Observe the “sensors and software that ensure safe behavior” portion of this, which — to me — sounds like another way of saying “cameras like the G53 coupled with AI.”
Now, I love robots as much as (probably much more than) the next person, but I think that the depth perception technology flaunted by devices like the G53 has potential far beyond robotic applications. I’ve said it before and I’ll say it again — I believe that the combination of augmented reality and artificial intelligence is going to change the way in which we interface and interact with our systems, the world, and each other. An AR headset will already have two or more outward-facing cameras feeding visual data to the main AI processor. Stereo depth data derived from this imagery could be used to enhance the user experience by providing all sorts of useful information. And the same eYs3D vision-processing chip found in the G53 camera system (or one of its descendants) could be employed to off-load the computationally intensive task of computing stereo depth data from the host processor.

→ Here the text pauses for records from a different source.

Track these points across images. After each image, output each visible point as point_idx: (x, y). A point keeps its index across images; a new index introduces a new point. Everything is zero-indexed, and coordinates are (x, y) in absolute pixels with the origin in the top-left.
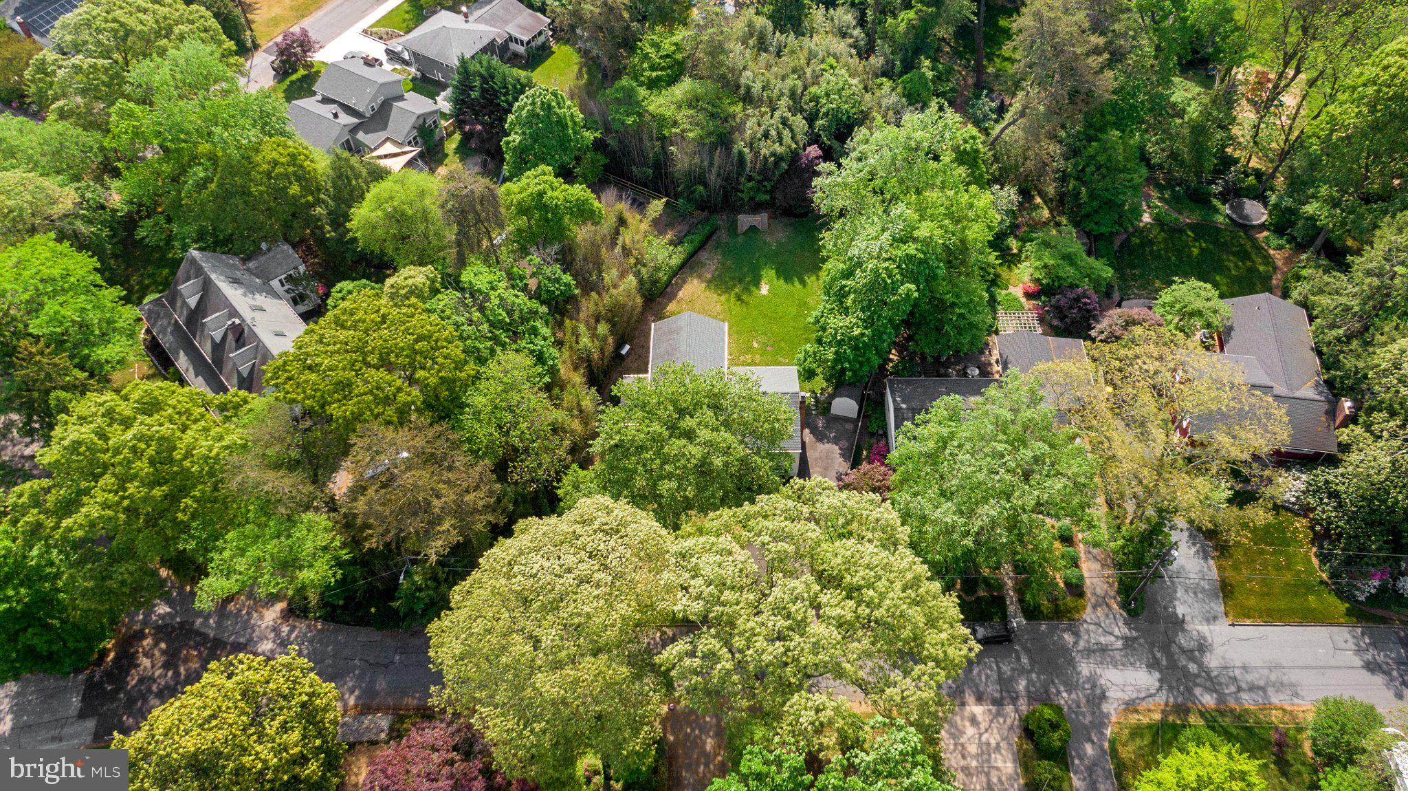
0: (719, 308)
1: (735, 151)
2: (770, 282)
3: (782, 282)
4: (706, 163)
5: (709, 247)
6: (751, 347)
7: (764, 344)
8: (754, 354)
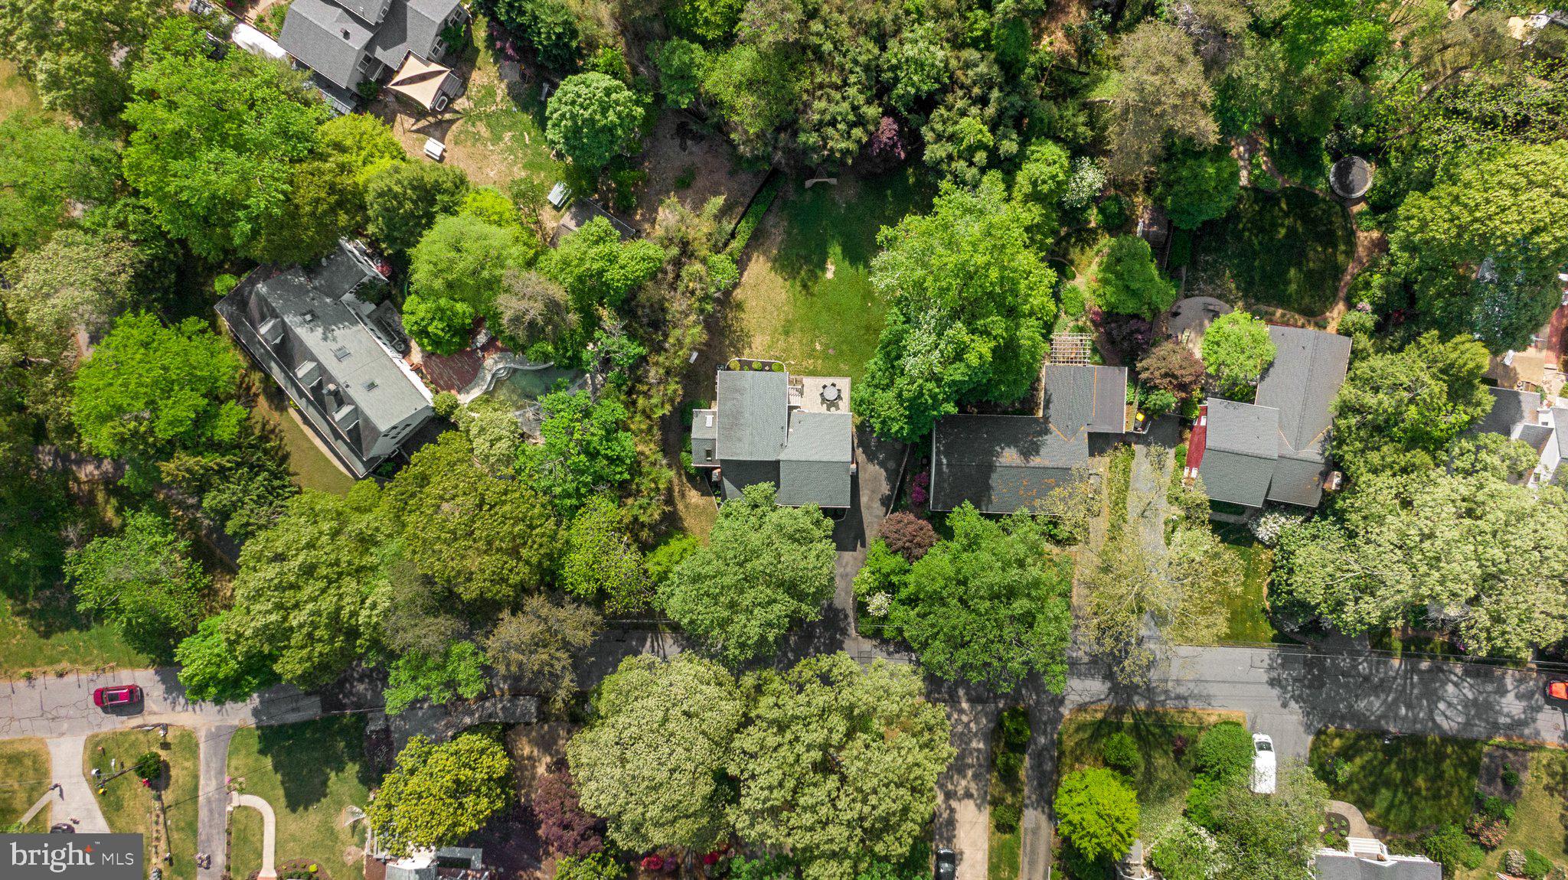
0: (784, 296)
2: (837, 264)
3: (846, 261)
5: (774, 208)
6: (814, 350)
7: (826, 346)
8: (816, 358)
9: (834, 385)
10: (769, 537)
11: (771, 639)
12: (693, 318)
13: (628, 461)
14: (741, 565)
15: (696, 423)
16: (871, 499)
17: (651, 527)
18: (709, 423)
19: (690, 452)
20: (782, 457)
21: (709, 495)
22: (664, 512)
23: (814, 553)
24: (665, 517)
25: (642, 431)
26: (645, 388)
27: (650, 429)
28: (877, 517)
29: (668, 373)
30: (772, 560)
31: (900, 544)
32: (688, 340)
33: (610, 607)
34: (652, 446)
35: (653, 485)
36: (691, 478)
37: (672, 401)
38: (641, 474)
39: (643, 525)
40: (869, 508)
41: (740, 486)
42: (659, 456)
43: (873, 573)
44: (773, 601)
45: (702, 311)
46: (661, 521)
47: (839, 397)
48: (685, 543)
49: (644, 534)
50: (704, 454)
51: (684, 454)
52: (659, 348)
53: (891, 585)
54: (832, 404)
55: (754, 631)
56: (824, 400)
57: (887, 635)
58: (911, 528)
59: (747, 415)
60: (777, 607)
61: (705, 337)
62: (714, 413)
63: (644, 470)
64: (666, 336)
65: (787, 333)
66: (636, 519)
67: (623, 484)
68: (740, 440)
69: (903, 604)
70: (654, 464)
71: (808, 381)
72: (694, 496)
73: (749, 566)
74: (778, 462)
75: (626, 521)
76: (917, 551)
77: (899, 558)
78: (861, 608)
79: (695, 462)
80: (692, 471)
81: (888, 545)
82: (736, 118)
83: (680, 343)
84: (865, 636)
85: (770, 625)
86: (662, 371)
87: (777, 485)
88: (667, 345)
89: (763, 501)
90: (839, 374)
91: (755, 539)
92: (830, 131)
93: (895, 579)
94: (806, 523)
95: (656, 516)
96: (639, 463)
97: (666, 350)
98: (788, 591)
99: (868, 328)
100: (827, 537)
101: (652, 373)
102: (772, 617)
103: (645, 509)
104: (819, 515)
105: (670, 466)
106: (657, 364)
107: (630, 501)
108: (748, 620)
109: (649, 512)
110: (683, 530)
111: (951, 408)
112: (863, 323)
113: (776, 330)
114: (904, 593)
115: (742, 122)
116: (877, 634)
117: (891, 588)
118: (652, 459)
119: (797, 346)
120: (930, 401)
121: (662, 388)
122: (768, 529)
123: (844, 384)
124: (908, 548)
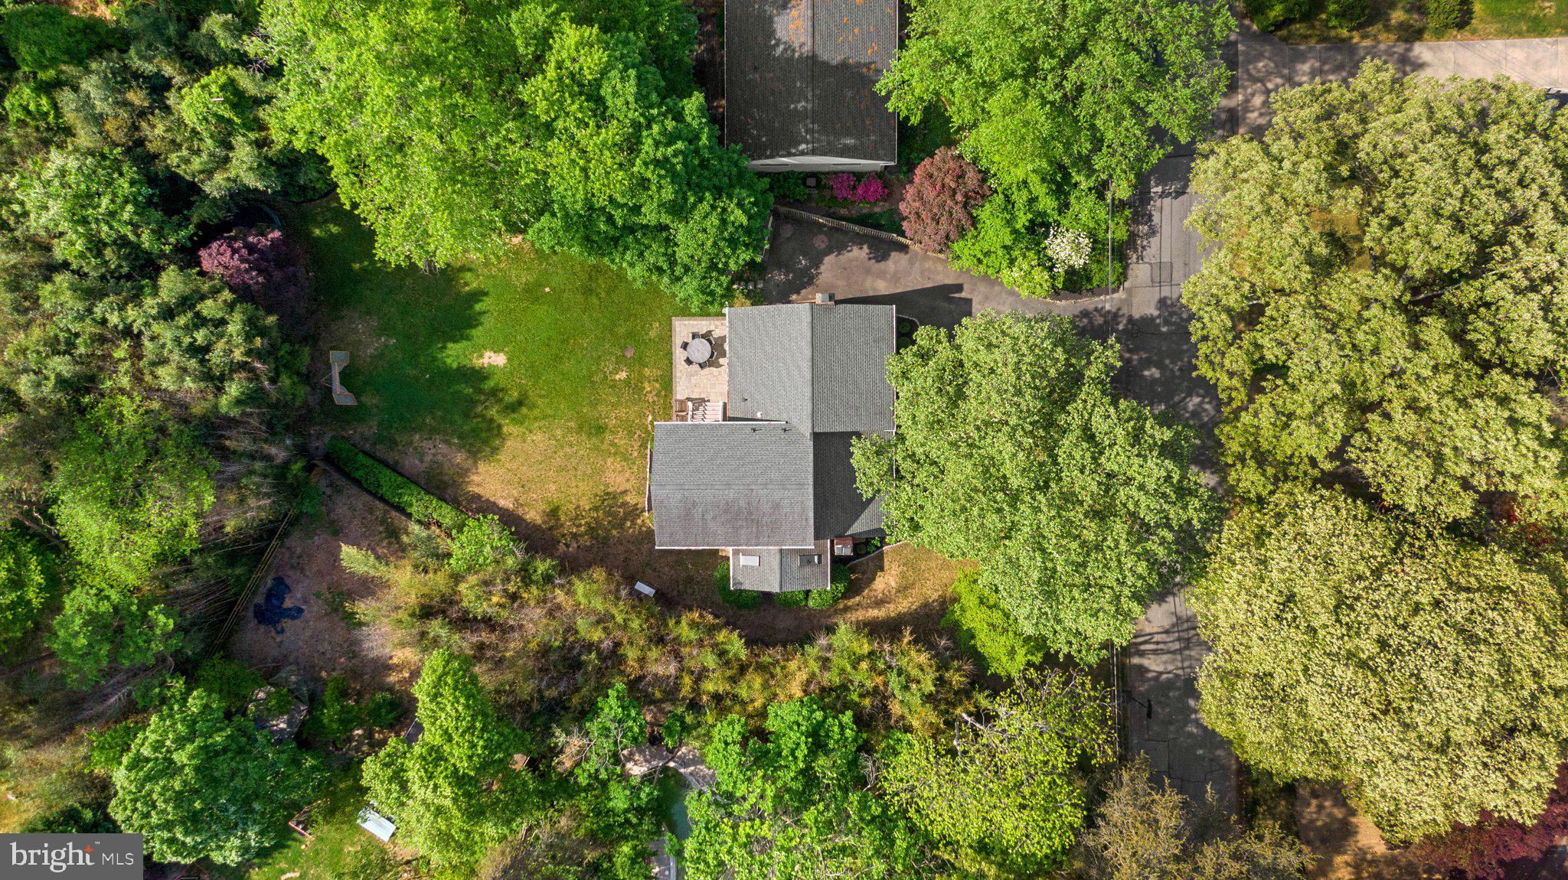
0: (538, 437)
1: (235, 412)
2: (480, 350)
3: (475, 332)
4: (258, 465)
5: (392, 456)
6: (627, 382)
7: (621, 361)
8: (641, 379)
9: (685, 346)
10: (954, 445)
11: (1167, 435)
12: (560, 596)
13: (819, 715)
14: (1014, 499)
15: (752, 584)
16: (882, 275)
17: (943, 666)
18: (753, 561)
19: (807, 593)
20: (806, 429)
21: (881, 557)
22: (916, 642)
23: (983, 356)
24: (923, 639)
25: (765, 686)
26: (687, 680)
27: (762, 668)
28: (911, 263)
29: (660, 640)
30: (1002, 437)
31: (958, 212)
32: (598, 604)
33: (1105, 753)
34: (793, 665)
35: (864, 665)
36: (854, 589)
37: (712, 630)
38: (844, 687)
39: (940, 682)
40: (895, 278)
41: (861, 505)
42: (812, 651)
43: (1012, 262)
44: (1088, 435)
45: (548, 579)
46: (931, 646)
47: (707, 336)
48: (970, 601)
49: (956, 679)
50: (807, 570)
51: (811, 603)
52: (613, 658)
53: (1032, 228)
54: (717, 348)
55: (1155, 469)
56: (711, 362)
57: (1122, 234)
58: (930, 194)
59: (731, 494)
60: (1099, 425)
61: (599, 574)
62: (736, 553)
63: (837, 681)
64: (590, 647)
65: (600, 430)
66: (929, 698)
67: (862, 721)
68: (776, 506)
69: (1067, 205)
70: (825, 663)
71: (681, 391)
72: (885, 582)
73: (1015, 482)
74: (817, 437)
75: (933, 718)
76: (972, 178)
77: (985, 213)
78: (1075, 282)
79: (821, 586)
80: (841, 587)
81: (962, 233)
82: (193, 528)
83: (603, 620)
84: (1123, 277)
85: (1136, 437)
86: (654, 653)
87: (858, 435)
88: (607, 644)
89: (885, 461)
90: (667, 337)
91: (960, 472)
92: (216, 357)
93: (1022, 220)
94: (924, 377)
95: (923, 658)
96: (824, 691)
97: (617, 645)
98: (1062, 405)
99: (588, 291)
100: (951, 337)
101: (660, 669)
102: (1120, 432)
103: (910, 679)
104: (909, 355)
105: (831, 630)
106: (642, 660)
107: (896, 709)
108: (1128, 481)
109: (914, 672)
110: (947, 603)
111: (693, 104)
112: (580, 298)
113: (596, 448)
114: (1047, 204)
115: (197, 516)
116: (1122, 252)
117: (1038, 229)
118: (814, 666)
119: (622, 412)
120: (680, 145)
121: (685, 651)
122: (937, 448)
123: (683, 328)
124: (966, 196)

I’m sorry. I know I tend to talk about AR + AI a lot, but I honestly think this is going to be a major game changer. When will this all come to pass? I have no idea, but when I pause to ponder how quickly technology has advanced in the past 5, 10, 15, and 20 years — and on the basis that technological evolution appears to be following an exponential path — I’m reasonably confident that we are going to see wild and wonderful (and wildly, wonderfully unexpected) things in the next 5, 10, 15, and 20 years.
Returning to the present, developers and systems integrators will be happy to hear that eCapture also offers software development tools for its products that allow for ease of integration into the Windows, Linux, and Android operating system (OS) environments.
Last but not least, over to you. What do you think about AI, ML, VR, AR, and machine perception in general and in the context of machine vision in particular? And are you excited or terrified by what is lurking around the next temporal turn?